Массиньон пишет, что ислам — это “как бы побочная религия”, которою Бог может воспользоваться, “к а к м е ч о м” (разрядка моя). Замечательная мысль! Остается уточнить, как в этом контексте понимать слово “меч”. Вряд ли Массиньон имел в виду какое-то новое кровопролитие. И уж точно нельзя подвести под названное понятие терроризм (который Массиньон и предвидеть-то никак не мог); это диавол (как бы его ни называть — Иблис или как-нибудь еще) увидел здесь для себя лазейку и немедленно ею воспользовался. Скорее всего, Массиньон имел в виду “меч духовный” — удар которого мог бы “привести в себя” евро-американский мир.
Но это, конечно, оптимистическое предположение; возможны и другие. Поколения джихадистов, выросшие за минувшие десятилетия, именно кровопролитие ставят своей целью, мечтая о том, чтобы поставить на колени ни много ни мало весь евро-американский мир.
Это путь, мягко говоря, неплодотворный для самого мусульманского мира. Кровопролитие, повторяющееся в истории, — вещь более или менее однообразная; подлинное творчество истории есть творчество нового (такое ее понимание заложено уже в Библии), и создается оно не на полях битв, а на совсем иных полях.
Сноски:
1 Перевод В. Левика.
2 Да и откуда им быть известными, если в ведущих наших библиотеках, включая библиотеку Института востоковедения, нет ни одной их книги. Мне удалось познакомиться с этими авторами лишь благодаря литературе, которую мне привезли знакомые из Стенфордского университета (США).
3 Waardenburg J.-J. L’Islam dans le miroir de l’Occident. Paris.: La Haye, 1962. P. 326.
4 Macdonald D. Aspects of Islam. London, 1911. P. 70.
5 Ibid. P. 41.
6 Что, впрочем, не исключило в дальнейшем раздельного их существования и взаимной критики. Например, современные ваххабиты, наследники ханбализма, резко отрицательно относятся к суфиям.
7 Ibid. P. 100.
8 Ibid. P. 217.
9 Цит. по: Ruscio. Le credo de l’homme blanc. Bruxelles, 1996. P. 289.
10 Macdonald D. Op. cit.
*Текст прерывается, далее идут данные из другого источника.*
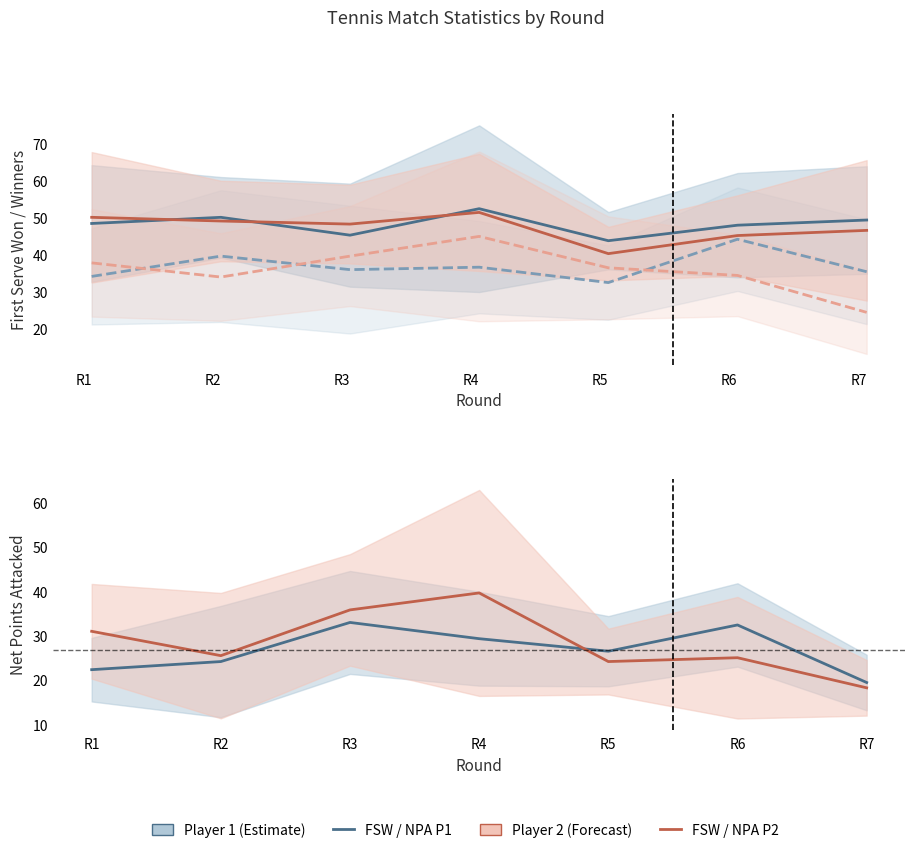

Rank the series at R3 from highest to lowest value.

FSW Player2, FSW Player1, WNR Player2, WNR Player1, NPA Player2, NPA Player1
P. 55–56.
11 В свое время к такому выводу близко подошел Гете, но он не сформулировал свою мысль достаточно четко.
12 Джами. Избранные произведения. Л., 1978. С. 156.
13 Macdonald D. Op. cit. P. 30.
14 Омар Хайям. Рубаи. Л., 1986. С. 229. Кстати говоря, Хайям — не только поэтический, но и теологический гений, — на мой взгляд, вполне может послужить “Вергилием” в мире ислама.
15 Маssignon L. Mystique musulmane et mystique chretienne au Moyen Age. Roma, 1957. P. 29.
16 Massignon L. La passion d’al-Halladj, martyr mystique de l’Islam. Paris, 1922. P. 725.
17 Massignon L. Les trois prieres d Abraham. Paris, 1935. P. 24.